CREAMY BACON RANCH POTATO SALAD

This quick and easy to make Creamy Bacon Ranch Potato Salad is the perfect side dish!

CREAMY BACON RANCH POTATO SALAD

How is it the LAST week of June already!? Summer is just flying by WAY too quickly! 🙁

 

So before Summer is over (LOL), I want to share with all of you my quick and easy Creamy Bacon Ranch Potato Salad recipe. This is my go-to side dish if I need to bring something to a party last minute unless I’m bringing dessert which all my friends always request me to make my SPRINKLE Chocolate Chip Cookies.

 

To make this Creamy Bacon Ranch Potato Salad, you only need 5 ingredients and most of the ingredients you probably already have in your fridge. And you know it’s going to be a hit with ALL your friends and family because who doesn’t love BACON. RANCH. & CHEESE! 🧀

CREAMY BACON RANCH POTATO SALAD

JUST A FEW TIPS:

 COOKING THE RED POTATOES: The potatoes should be cooked so they’re soft, and tender. Cook them until they are just tender when pierced with a fork. I like to cook the red potatoes for about 15 minutes.

 

 BACON: If I have time I cook the bacon in a skillet but if I need to make this potato salad quickly, I use the Oscar Meyer Real Bacon Recipe Pieces. They taste great and so much easier then cooking bacon, I don’t know about you but cooking bacon is not one of my favorite things to do.

 

BEFORE SERVING: Right before I’m ready to serve, I like to top the potato salad with more bacon pieces, shredded cheese and scallions.

 

STEP-BY-STEP GUIDE ON HOW TO MAKE THIS CREAMY BACON RANCH POTATO SALAD:

CREAMY BACON RANCH POTATO SALAD

Yield: Serves 12

Prep Time: 10 minutes

Cook Time: 25 minutes + chilling

Total Time: 35 minutes

Print Print

Ingredients:

  • 2 1/2 lbs. small red potatoes
  • 3 teaspoons salt
  • 1 lbs. bacon strips, finely chopped
  • 2 cups ranch dressing
  • 1/2 cup shredded cheddar cheese
  • scallions, for topping

Directions:

STEP 1: Cut each red potato into 4 cubes.
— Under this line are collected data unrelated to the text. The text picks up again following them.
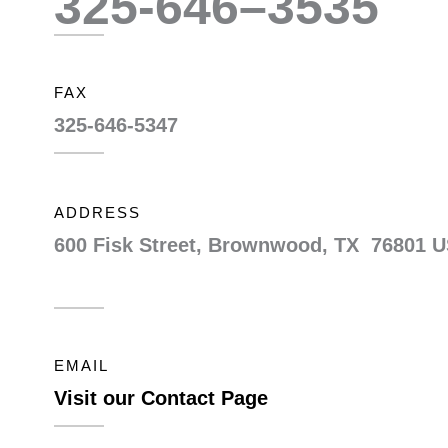
325-646–3535
FAX
325-646-5347
ADDRESS
600 Fisk Street, Brownwood, TX 76801 
EMAIL
Visit our Contact Page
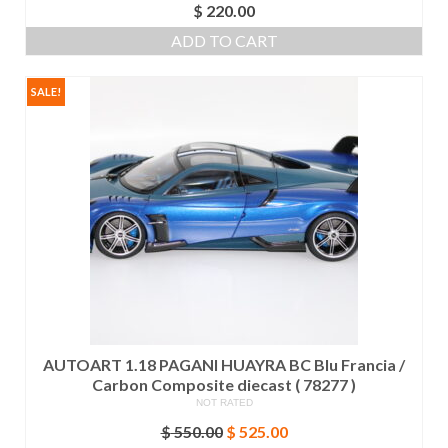
$
220.00
ADD TO CART
SALE!
AUTOART 1.18 PAGANI HUAYRA BC Blu Francia /
Carbon Composite diecast ( 78277 )
NOT RATED
Original
Current
$
550.00
$
525.00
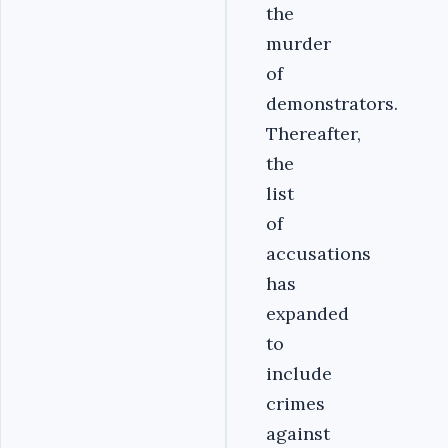
the
murder
of
demonstrators.
Thereafter,
the
list
of
accusations
has
expanded
to
include
crimes
against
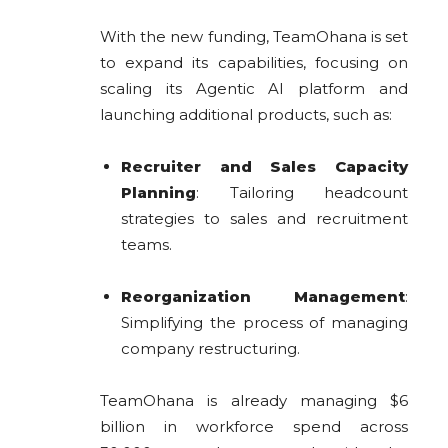
With the new funding, TeamOhana is set
to expand its capabilities, focusing on
scaling its Agentic AI platform and
launching additional products, such as:
Recruiter and Sales Capacity
Planning
: Tailoring headcount
strategies to sales and recruitment
teams.
Reorganization Management
:
Simplifying the process of managing
company restructuring.
TeamOhana is already managing $6
billion in workforce spend across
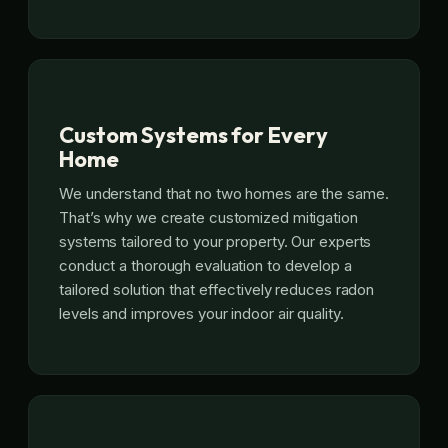
Custom Systems for Every
Home
We understand that no two homes are the same.
That’s why we create customized mitigation
systems tailored to your property. Our experts
conduct a thorough evaluation to develop a
tailored solution that effectively reduces radon
levels and improves your indoor air quality.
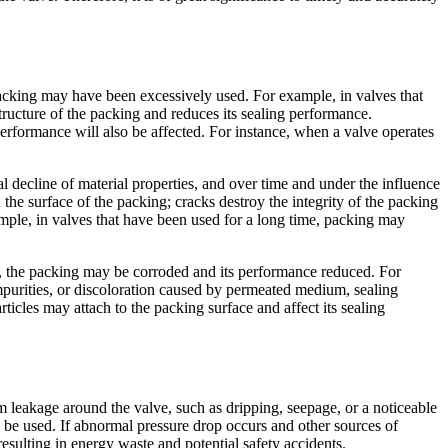
packing may have been excessively used. For example, in valves that
ructure of the packing and reduces its sealing performance.
erformance will also be affected. For instance, when a valve operates
 decline of material properties, and over time and under the influence
he surface of the packing; cracks destroy the integrity of the packing
ample, in valves that have been used for a long time, packing may
, the packing may be corroded and its performance reduced. For
 impurities, or discoloration caused by permeated medium, sealing
icles may attach to the packing surface and affect its sealing
 leakage around the valve, such as dripping, seepage, or a noticeable
 be used. If abnormal pressure drop occurs and other sources of
resulting in energy waste and potential safety accidents.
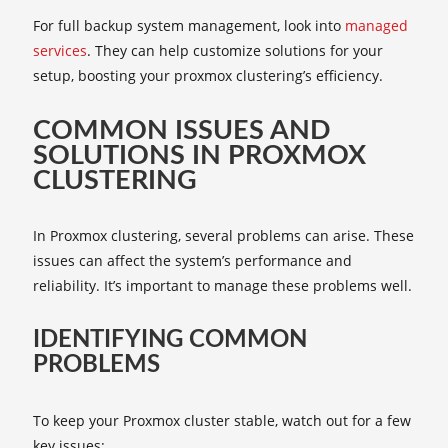
For full backup system management, look into
managed
services
. They can help customize solutions for your
setup, boosting your proxmox clustering’s efficiency.
COMMON ISSUES AND
SOLUTIONS IN PROXMOX
CLUSTERING
In Proxmox clustering, several problems can arise. These
issues can affect the system’s performance and
reliability. It’s important to manage these problems well.
IDENTIFYING COMMON
PROBLEMS
To keep your Proxmox cluster stable, watch out for a few
key issues:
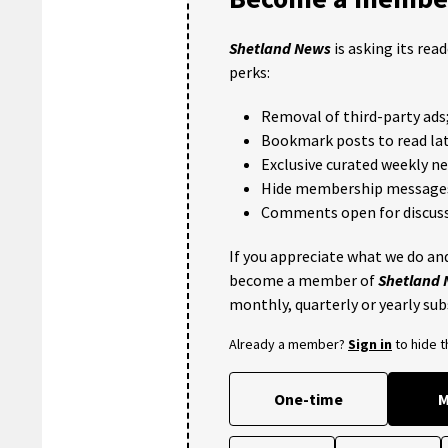
Shetland News
is asking its rea
perks:
Removal of third-party ads
Bookmark posts to read lat
Exclusive curated weekly n
Hide membership message
Comments open for discuss
If you appreciate what we do and
become a member of
Shetland
monthly, quarterly or yearly sub
Already a member?
Sign in
to hide 
One-time
M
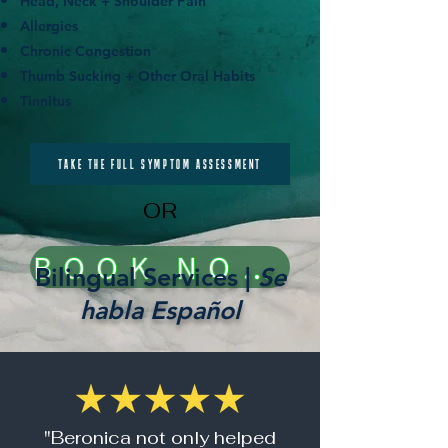
Head, Neck + Shoulder Pain
Allergies
Chronic Congestion
Thumb Sucking + Other Oral Habits
Tinnitus
TAKE THE FULL SYMPTOM ASSESSMENT
OR
BOOK NOW!
Bilingual Services |
Se
habla Español
"Beronica not only helped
STEP 2: Place potatoes in a 6-qt. pot; add water to just cover the potatoes. Add salt. Bring to a boil. Reduce heat; cook, uncovered, for 12-15 minutes or until the potatoes are tender. Drain potatoes and run cold water over them until potatoes are cooled.

STEP 3: Meanwhile, in a large skillet, cook bacon over medium heat until crisp. Chop bacon.

STEP 4: In a large bowl, add potatoes, ranch dressing, bacon and cheese. Mix together. Place in refrigerator for at least 1 hour. Top with more bacon, cheese and scallions before serving.

NOTES:

*STORE: Place leftover potato salad in an airtight container and store in refrigerator up to 4 days.